**Task directions**
Please write out the SPLOST article again, starting with "The city list" and going on through "later Wednesday night.", and swap every "residents" for "citizens".

**Document segment**
+ + + + + + +
The City Hall meeting was set up to prepare voters to make a decision to approve a 1 percent special purpose local option sales tax. The vote for the tax, which would start in 2016, would be Nov. 4 if the Board of Commissioners puts it on the ballot.
The city list totals $57 million and is made up of the projects the City Council wants to see funded by the SPLOST.
City employees waited two hours for residents to come to the meeting Wednesday. When no residents came, staff said the lack of attendees may have been because no one had heard about the meeting or they may have gone to Commissioner Helen Goreham’s SPLOST informational meeting, which took place later Wednesday night.
Marietta Mayor Steve Tumlin said he had seen a trend of low attendance at meetings for SPLOSTs in previous years.
“That’s about what I expected,” Tumlin said.
Dan Conn, the city’s public works director, hopes the lack of people at the meeting doesn’t correlate with a lack of supporters for the tax, because he said the city needs the money.
“It takes $2 million each year to keep the roads in the condition they’re in now,” Conn said.
Conn said the city has spent 60 percent of the money it raised so far from the 2011 SPLOST.
The 2011 SPLOST, which spans from January 2012 to the end of 2015, is expected to collect $44.8 million for the city.
Conn said one project that will be appealing to the public is a new $1.2 million trail on Burnt Hickory Road, would connect Whitlock Avenue to the park on Old Mountain Road.
Johnny Walker was the only councilman to visit the meeting. He said he supports the trail project because it will connect to residents in his district.
Walker said he hopes residents see how important the tax is and will vote in favor of it so the city can continued to be maintained.
“If they don’t vote for it, I don’t know what we’ll do,” Walker said.
New fire trucks
The SPLOST list includes $4.5 million for replacement trucks and heart monitors for the fire department. Fire Chief Jackie Gibbs said his department needs the funding because if the department doesn’t get new trucks soon, he’s worried the old ones won’t survive.
“I know that’s important to (the fire department), and I think that it’s also important to the city,” Walker said.
Gibbs said he has a fleet of fire trucks too old and not up to date with new safety measures.
“We are obviously very concerned, because the longer we wait to replace them, the harder it is to keep the fleet moving,” Gibbs said.
The three trucks Gibbs said he wants to replace are more than 12 years old. One of those has 158,000 miles on it and its engine has run for 12,600 hours in its lifetime.
+ + + + + + +
**Raw data**
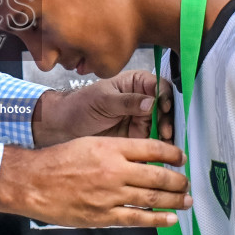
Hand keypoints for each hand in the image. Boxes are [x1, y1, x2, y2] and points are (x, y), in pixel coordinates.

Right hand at [0, 137, 189, 227]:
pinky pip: (137, 218)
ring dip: (174, 200)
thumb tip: (143, 158)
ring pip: (152, 197)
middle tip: (186, 183)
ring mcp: (110, 195)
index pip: (153, 148)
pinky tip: (170, 219)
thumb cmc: (56, 161)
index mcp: (111, 148)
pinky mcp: (104, 216)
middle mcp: (114, 170)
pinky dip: (157, 219)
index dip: (172, 154)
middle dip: (178, 180)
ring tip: (186, 200)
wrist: (32, 182)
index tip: (181, 158)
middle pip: (158, 175)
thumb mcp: (88, 143)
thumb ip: (116, 150)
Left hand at [34, 69, 160, 144]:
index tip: (164, 107)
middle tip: (165, 130)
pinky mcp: (139, 136)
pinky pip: (154, 140)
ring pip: (164, 124)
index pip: (159, 86)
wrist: (65, 128)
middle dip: (168, 118)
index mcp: (136, 83)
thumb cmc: (81, 106)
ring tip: (165, 143)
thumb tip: (150, 102)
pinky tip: (162, 151)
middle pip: (166, 107)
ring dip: (167, 133)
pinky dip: (160, 146)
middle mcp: (142, 99)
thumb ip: (127, 101)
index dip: (166, 96)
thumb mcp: (103, 100)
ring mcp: (142, 118)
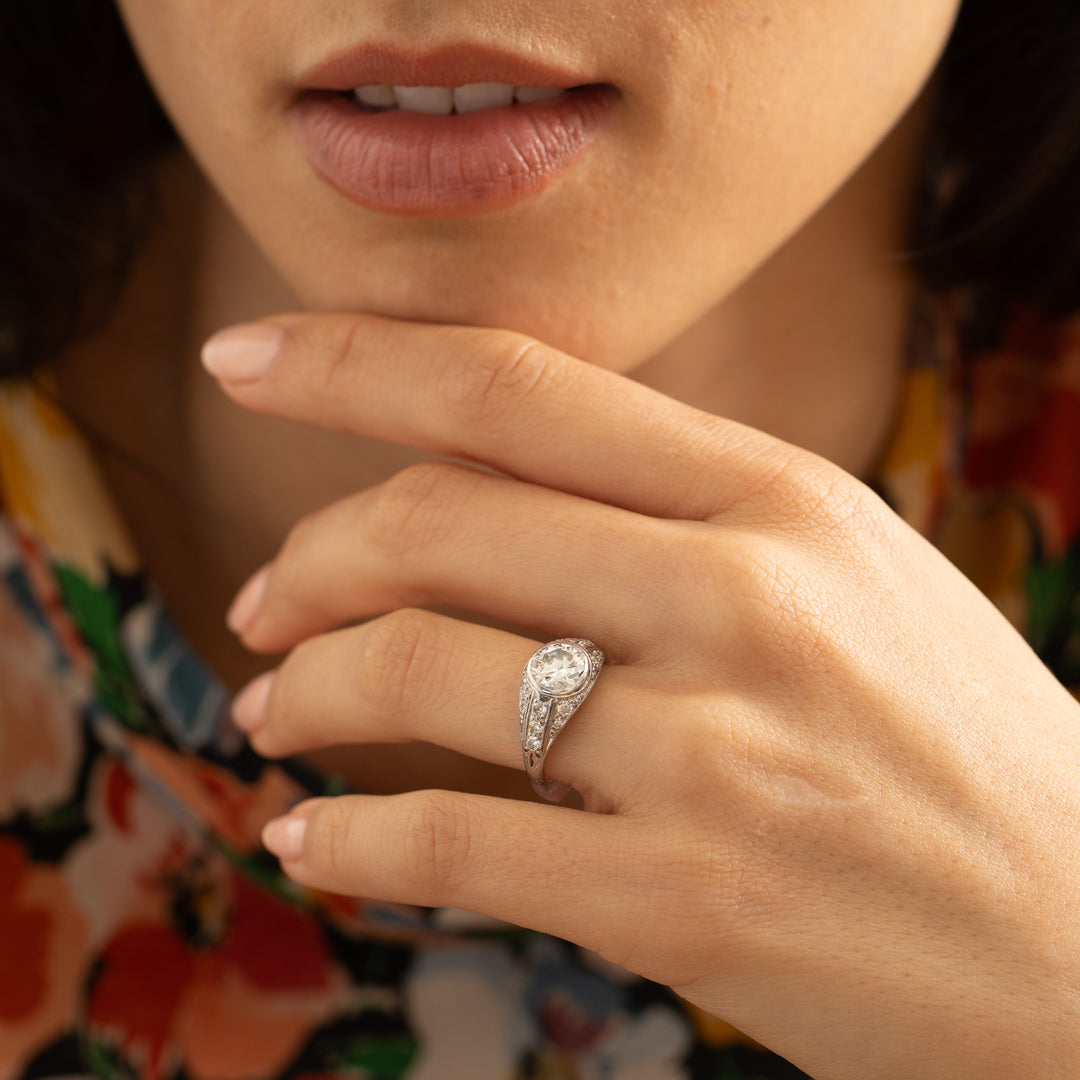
+ + + + + + +
**Response area**
The city list totals $57 million and is made up of the projects the City Council wants to see funded by the SPLOST.
City employees waited two hours for citizens to come to the meeting Wednesday. When no citizens came, staff said the lack of attendees may have been because no one had heard about the meeting or they may have gone to Commissioner Helen Goreham’s SPLOST informational meeting, which took place later Wednesday night.